Die Bewegungen, welche wir überall bemerken, die Unruhe

Die Zukunft.

Wenn man dem Streben zuschaut, welches jetzt überall Denkmale setzt, Jubiläen vorbereitet, und alte Burgen wiederherstellt, so sollte man beinahe glauben, der alte Janus habe sein vorwärts blickendes Antlitz eingebüßt, und vermöge nur im Rückblicke auf vergangene Zeiten sich zu überzeugen, daß er noch existire. Bei näherer Betrachtung aber findet man vielleicht, daß jenen Dingen allen gerade die Idee zu Grunde liege, eine gesicherte Zukunft durch Anknüpfen derselben an die Vergangenheit zu gründen, und das zur Linie zu verbinden, was seither sich nur in einzelnen Punkten darstellen wollte.

In der organischen Welt, ja in den Einzelnwesen kann man gewisse Zeiträume beobachten, wo alle guten und schlechten Säfte in Bewegung kommen, zu neuen Bildungen oder zu Abscessen sich sammeln, und durch ihr Aufgähren eine ungewöhnliche Unruhe erzeugen. Solch eine Epoche scheint die gegenwärtige in der politischen Welt zu seyn. Nicht als ob auch nur Eine Regierung einen Kampf herbeizuführen wünschte, oder die Nachbarn mit bedrohlichen Planen aufschreckte; im Gegentheil ist die Ueberzeugung nie lebendiger gewesen, daß vor Allem Friede und ruhige Entwicklung Allen eine Lebensbedingung sey.

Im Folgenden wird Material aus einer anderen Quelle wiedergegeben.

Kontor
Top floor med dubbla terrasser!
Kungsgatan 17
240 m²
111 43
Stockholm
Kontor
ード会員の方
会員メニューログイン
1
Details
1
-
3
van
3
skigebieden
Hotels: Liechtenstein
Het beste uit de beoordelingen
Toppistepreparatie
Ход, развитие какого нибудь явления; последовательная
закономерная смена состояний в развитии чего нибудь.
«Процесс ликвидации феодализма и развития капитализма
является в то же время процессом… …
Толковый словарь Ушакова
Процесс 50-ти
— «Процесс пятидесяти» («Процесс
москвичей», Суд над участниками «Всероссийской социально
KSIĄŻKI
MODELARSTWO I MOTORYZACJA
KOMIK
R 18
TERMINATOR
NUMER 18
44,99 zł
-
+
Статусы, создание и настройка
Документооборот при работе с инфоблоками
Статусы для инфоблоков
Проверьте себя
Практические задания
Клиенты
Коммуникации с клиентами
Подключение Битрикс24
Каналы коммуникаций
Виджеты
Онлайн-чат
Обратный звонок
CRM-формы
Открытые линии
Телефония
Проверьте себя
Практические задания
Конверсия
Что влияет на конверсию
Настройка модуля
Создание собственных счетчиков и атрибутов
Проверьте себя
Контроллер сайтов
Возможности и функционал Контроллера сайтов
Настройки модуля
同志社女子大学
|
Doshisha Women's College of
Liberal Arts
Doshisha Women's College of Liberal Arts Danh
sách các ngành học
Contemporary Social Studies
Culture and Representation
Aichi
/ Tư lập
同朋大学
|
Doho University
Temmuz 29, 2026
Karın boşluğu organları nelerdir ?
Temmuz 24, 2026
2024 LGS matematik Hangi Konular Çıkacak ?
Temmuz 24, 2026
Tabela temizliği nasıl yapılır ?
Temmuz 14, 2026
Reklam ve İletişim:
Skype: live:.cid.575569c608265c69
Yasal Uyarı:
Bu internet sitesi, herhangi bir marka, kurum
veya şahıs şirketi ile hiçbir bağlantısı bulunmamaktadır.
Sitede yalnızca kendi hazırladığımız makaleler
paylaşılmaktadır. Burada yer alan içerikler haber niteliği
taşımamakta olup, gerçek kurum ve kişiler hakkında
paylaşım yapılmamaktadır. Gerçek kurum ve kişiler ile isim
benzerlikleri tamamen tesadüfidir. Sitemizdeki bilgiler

Ja, der Vorwurf, der Ehre und Würde des Volks oder der Krone zu viel zu vergeben, wird hie und da vernommen, das Gegentheil nie.

Der Grund dieser Bewegung muß demnach in den Massen, in der Gestaltung der socialen Verhältnisse liegen.

Daß in England der Fabricant wohlfeileren Taglohn wünscht, der Arbeiter in den Fabriken sein Brod nicht übertheuer bezahlen will, ist begreiflich; weniger begreiflich aber ist es, daß die Grundbesitzer den ganz einfachen Satz nicht verstehen wollen, daß wenn Alles in Folge freier Mitbewerbung wohlfeiler seyn wird, das geringere Pachtgeld, welches sie beziehen werden, denselben Werth wie früher das größere darstellen, und das gesammelte Capital mehr bedeuten wird, als seither. Es erscheint also hier ein Streit der hergebrachten Form mit den wahren Interessen, und die Entscheidung wird segensreich für Alle ausfallen, wenn Vernunft und Gerechtigkeit siegen werden, schrecklich für Alle, wenn die Verzweiflung das Vorenthaltene gewaltsam an sich reißen muß – die Normannen werden die Sachsen nicht zum zweitenmale besiegen.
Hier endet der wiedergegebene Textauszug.